With that, Obama opened a can of worms, one that very much needs to be exposed, examined and mulled over. Nothing about this is simple or straightforward, while all of it is – in the most literal sense – deadly serious.
Guantanamo is a logical and legal mess, the very existence of which reflects the fact that there is no coherent understanding as to what its inmates are. We have an extensive and sophisticated system for handling criminals and a long tradition of humanely dealing with prisoners of war. There is no clear idea what to do with those who are neither – or both.
Beyond that, it is expensive and wasteful. CNN has reported that it costs $800,000 per year to keep one prisoner at Guantanamo, while 86 of the 166 men held there have been determined to be guilty of nothing important or are at worst low-level fighters who pose little threat.
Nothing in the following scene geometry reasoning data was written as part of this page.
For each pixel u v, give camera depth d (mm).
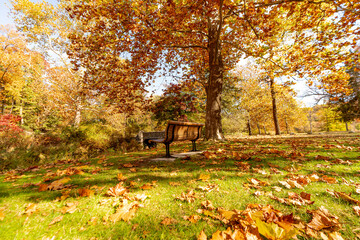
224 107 19641
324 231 1263
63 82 15023
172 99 14297
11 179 3023
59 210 1702
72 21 15562
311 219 1414
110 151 7277
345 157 3586
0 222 1510
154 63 10281
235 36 10078
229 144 6410
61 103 15812
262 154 4359
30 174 3373
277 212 1513
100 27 7707
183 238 1258
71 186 2467
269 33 7914
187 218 1519
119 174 2852
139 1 6758
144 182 2557
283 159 3713
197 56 11250
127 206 1723
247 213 1478
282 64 9617
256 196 1938
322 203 1706
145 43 7984
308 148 4926
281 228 1188
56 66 16219
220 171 2984
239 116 24125
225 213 1498
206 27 8922
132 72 9719
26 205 1834
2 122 8922
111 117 15336
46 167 4113
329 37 7801
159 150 6359
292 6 6445
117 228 1410
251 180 2359
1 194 2180
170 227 1398
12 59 17297
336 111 17141
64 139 6730
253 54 8672
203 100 17719
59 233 1347
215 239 1152
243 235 1186
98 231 1371
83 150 6484
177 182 2518
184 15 6668
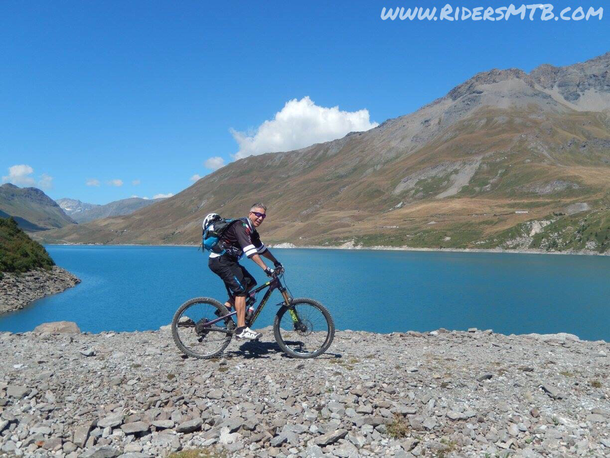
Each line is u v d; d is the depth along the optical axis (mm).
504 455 5988
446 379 7699
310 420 6523
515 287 104438
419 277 125062
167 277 124812
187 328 9352
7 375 7410
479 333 12055
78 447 5953
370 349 9461
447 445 6176
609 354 9602
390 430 6395
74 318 50125
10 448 5824
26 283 59250
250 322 8859
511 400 7223
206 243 8688
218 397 7004
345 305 74938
But no one seems to know what else to do. No one wants to send them home lest they turn out to be the perpetrators of a future attack. No one wants to be the person who let them into the United States – even to prison – and no one really knows how they fit in the U.S. legal system.
Drones are even more vexing. Part of the context of Obama’s speech was an intergovernmental squabble about who should control the day-to-day operation of the drone war. The president kept that authority to himself rather than delegating it to the military as both the Pentagon and the CIA reportedly wanted. That is probably for the best. The nebulous nature of the drone campaigns is troubling enough without further confusing who is in charge.
Drones bother people, for a variety of reasons. In the end, though, the real questions are no different – and no easier – than those that surround any question of war and peace.
There is something about the impersonal, robotic quality of drones that deeply disturbs people. Some critics even invoke a kind of chivalry, complaining that a drone operator killing people from hundreds or thousands of miles away is somehow less honorable than a soldier or pilot on the scene and at risk.
But there is little chivalry in modern war, and arguments about the mechanics of killing divert attention from more important questions about who decides who is to be killed, why and on what authority. The issue with drones is not their unmanned nature or the interesting but largely unspoken class issues involved in replacing pilots with “operators.”
Nor is the problem that innocent people are sometimes killed in drone strikes. Innocents always die in wars, which is a good reason not to go to war lightly. And according to CNN, “collateral damage” had been greatly reduced.
The real danger with drones is that by freeing presidents and Congress from the threat of losing American lives (and by costing far less money) they allow for an Orwellian state of perpetual war with little oversight and virtually no accountability.
Obama offered no answers Thursday, but in speaking publicly about Guantanamo and drones, he opened the door to some questions that need to be answered. He and Congress alike should be held to those questions and finding those answers.